はじめに-服部良一とはどんな人物だったのか
服部良一(はっとり・りょういち)は、『別れのブルース』や、『東京ブギウギ』、『銀座カンカン娘』、『青い山脈』など立て続けにヒットを飛ばした作曲家であり、「日本レコード大賞」の創設に尽力した人物です。
3000を超える曲を作曲し、日本ポップス音楽界の草分け的存在ですが、実際の服部良一はどのような人物だったのでしょうか? 史実をベースにしながら、紐解いていきましょう。

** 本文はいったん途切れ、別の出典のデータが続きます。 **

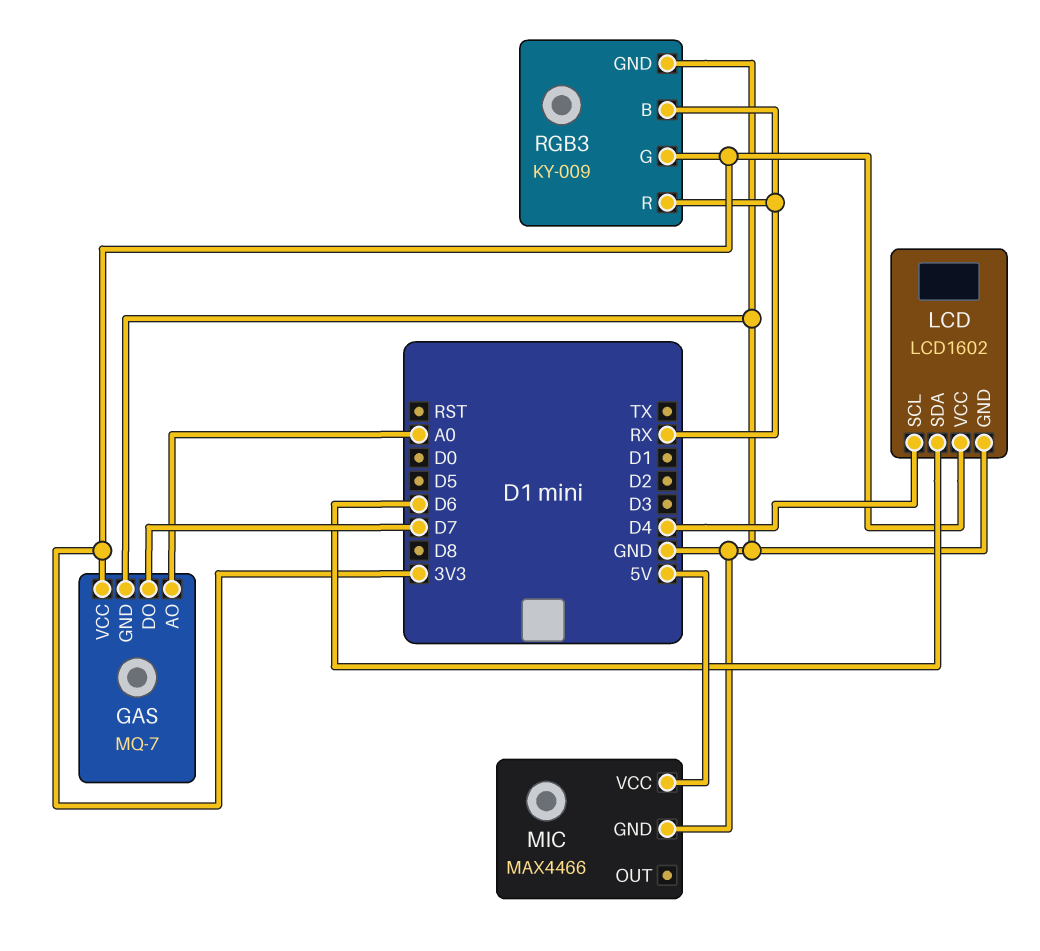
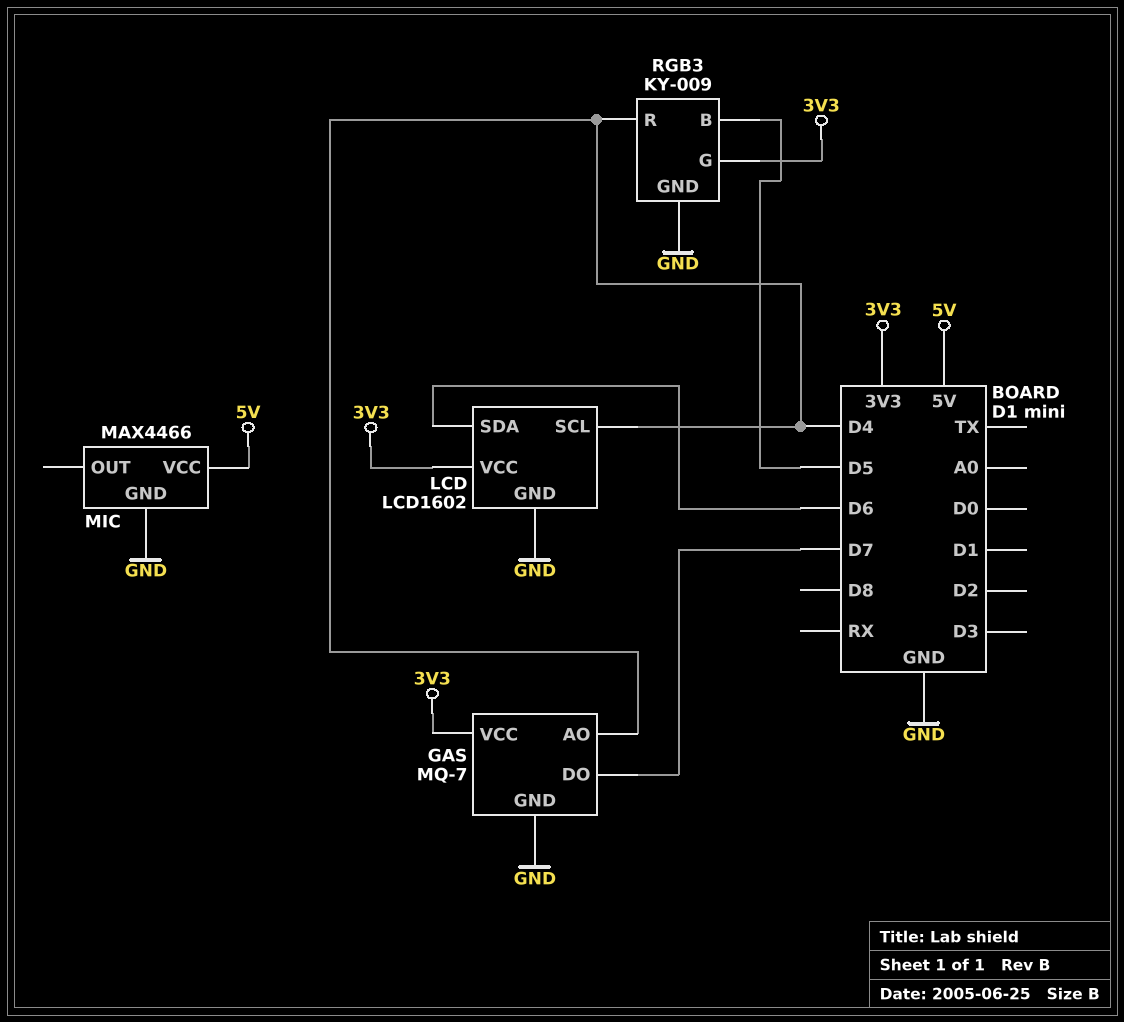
GAS pin AO: A0 -> D4
RGB3 pin B: RX -> D5
RGB3 pin R: RX -> D4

連続テレビ小説第109作『ブギウギ』では、服部良一をモデルにした羽鳥善一(演:草彅剛)が、上京してきた鈴子の才能に惚れ込み、一流の歌手へと育てていく様子が描かれます。
目次
はじめに―服部良一とはどんな人物だったのか
服部良一が生きた時代
服部良一の足跡と主な出来事
まとめ
服部良一が生きた時代
服部良一は、明治40年(1907)10月1日に生まれます。明治末期には日露戦争が、そして大正初期には第一次世界大戦が勃発する激動期でした。そんな時代に、服部良一は産声を上げ、数々のヒット曲を作曲していきます。
服部良一の足跡と主な出来事
服部良一は、明治40年(1907)に生まれ、平成5年(1993)に没しました。その生涯を出来事とともに紐解いていきましょう。
商人を目指すも、音楽の道へ
服部良一は、明治40年(1907)10月1日に土人形師をする服部久吉とスエの長男として大阪府大阪市で誕生します。5人きょうだいの4番目の唯一の男児です。子守唄代わりに江州音頭や河内音頭が歌われるような、芸事が好きな一家で育ちます。
そうした環境の中で、良一は小学生の頃から音楽の才能を発揮しますが、商人を目指していたので、昼は働き夜は商業学校に通う日々を過ごしていました。
しかし、転機は突然訪れます。大正12年(1923)16歳のとき、姉の勧めでミナミの鰻屋による「大阪出雲屋少年音楽隊」に入隊することに。一番の成績で入りました。音楽隊が解散した後は、大正15年(1926)には大阪フィルハーモニック・オーケストラに入団し、オーボエを担当。この時、ウクライナ人の音楽家エマヌエル・メッテルに才能を見出され、作曲理論と指揮法の指導を受けました。
一方で、カフェやダンスホールで、バンドマンとしてジャズを演奏することもあったようです。
上京後、『別れのブルース』が大ヒット!
昭和8年(1933)に上京し、昭和11年(1936)にはコロムビアレコードの専属作曲家となります。入社一作目は、淡谷のり子の『おしゃれ娘』でした。その後に発表した『別れのブルース』、『雨のブルース』が立て続けに大ヒット。良一の出世作となり、ブルース・ブームを作ったのです。
昭和15年(1940)には東宝映画『支那の夜』の音楽を担当。主題歌となった『蘇州夜曲』も瞬く間に人気となりました。
戦争中は、反骨精神から軍歌などは一切作らなかったといいます。戦中、良一の作った『夜のプラットホーム』や『湖畔の宿』などは発売禁止となりました。